You would think the band's name would say it all. But the Preservation Hall Jazz Band wants to make sure its mission is understood.
So last year, it invited more than 20 friends to the New Orleans home that it terms a "sanctuary" to cut an assortment of jazz and blues standards that beam with irrepressible joy. What other title could the band give the resulting album but Preservation?
The recording is a benefit — released on Fat Tuesday, no less — to preserve Preservation Hall. That means upholding its mission of providing a performance home for aging torch-bearers of traditional New Orleans music as well as its outreach program, which educates younger artists on that tradition.
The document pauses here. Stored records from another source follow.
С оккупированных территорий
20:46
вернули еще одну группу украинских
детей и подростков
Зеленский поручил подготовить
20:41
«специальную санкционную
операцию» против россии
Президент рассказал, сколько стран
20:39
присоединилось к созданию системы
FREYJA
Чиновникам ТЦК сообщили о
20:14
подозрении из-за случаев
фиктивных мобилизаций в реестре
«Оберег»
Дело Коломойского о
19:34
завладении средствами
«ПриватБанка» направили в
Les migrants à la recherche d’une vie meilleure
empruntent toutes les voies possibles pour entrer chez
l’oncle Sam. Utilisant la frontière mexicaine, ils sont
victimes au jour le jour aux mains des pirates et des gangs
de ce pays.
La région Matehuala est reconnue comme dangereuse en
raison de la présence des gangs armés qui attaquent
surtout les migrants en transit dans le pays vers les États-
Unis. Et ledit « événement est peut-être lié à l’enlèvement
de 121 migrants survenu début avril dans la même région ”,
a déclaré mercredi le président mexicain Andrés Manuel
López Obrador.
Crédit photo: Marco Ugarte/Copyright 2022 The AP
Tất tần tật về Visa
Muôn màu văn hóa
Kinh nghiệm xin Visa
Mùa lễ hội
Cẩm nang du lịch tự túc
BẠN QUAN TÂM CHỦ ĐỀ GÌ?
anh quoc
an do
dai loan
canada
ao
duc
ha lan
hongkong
Preservation enlists varied artists including Tom Waits, Buddy Miller, Dr. John, Steve Earle, Pete Seeger, Angelique Kidjo, Brandi Carlile, the Blind Boys of Alabama, Del McCoury, Ani DiFranco, Yim Yames to sing and celebrate with the PHJB.
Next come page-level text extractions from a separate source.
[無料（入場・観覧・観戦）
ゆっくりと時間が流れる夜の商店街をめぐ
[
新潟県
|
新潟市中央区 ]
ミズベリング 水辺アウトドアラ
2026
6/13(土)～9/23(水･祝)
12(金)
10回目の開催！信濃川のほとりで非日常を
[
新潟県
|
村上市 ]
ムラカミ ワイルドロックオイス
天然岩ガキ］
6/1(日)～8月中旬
What results is music full of unvarnished jubilance. There is not a single selection out of the record's 19 songs (25 if you include the extras on a bonus-disc edition) that won't put a smile on your face.
Some of these delights are fairly expected. The humid vocals of New Orleans maestro Dr. John are understandably can't-miss complements for the PHJB's muted trumpets and snare drum struts on Winin' Boy. Similarly, employing the regal harmonies of the Blind Boys of Alabama and a suitably churchy organ blast on There Is a Light produces a gospel service so sweaty you can all but see the paper fans waving.
But how about My Morning Jacket's Jim James (using his alias, Yim Yames) singing through a megaphone on Louisiana Fairytale, Andrew Bird crooning like Maurice Chevalier on Shake It and Break It, and Buddy Miller channeling Louis Prima and Hank Williams on I Ain't Got Nobody?
And how cool is Del McCoury, with his high mountain tenor exploring a new shade of blue on the soft-shoe shuffle of After You've Gone, or Tom Waits taking the party to the streets with the Mardi Gras funk of Tootie Ma Was a Big Fine Thing? All are riotous testaments to the traditions that Preservation seeks to honor.
There are two huge surprises. The vocal track from a 1962 recording of Rockin' Chair provides a duet of sorts between the PHJB and Louis Armstrong that bears none of the cheap sentimentality that usually surrounds such posthumously designed projects.
The other is a real stylistic leap: Afro-pop empress Angelique Kidjo takes on Edith Piaf's signature crooner La Vie en Rose, with help from modern-day New Orleans trumpet great Terence Blanchard.
Such is the magic that occurs when innovation, tradition and Preservation happily collide.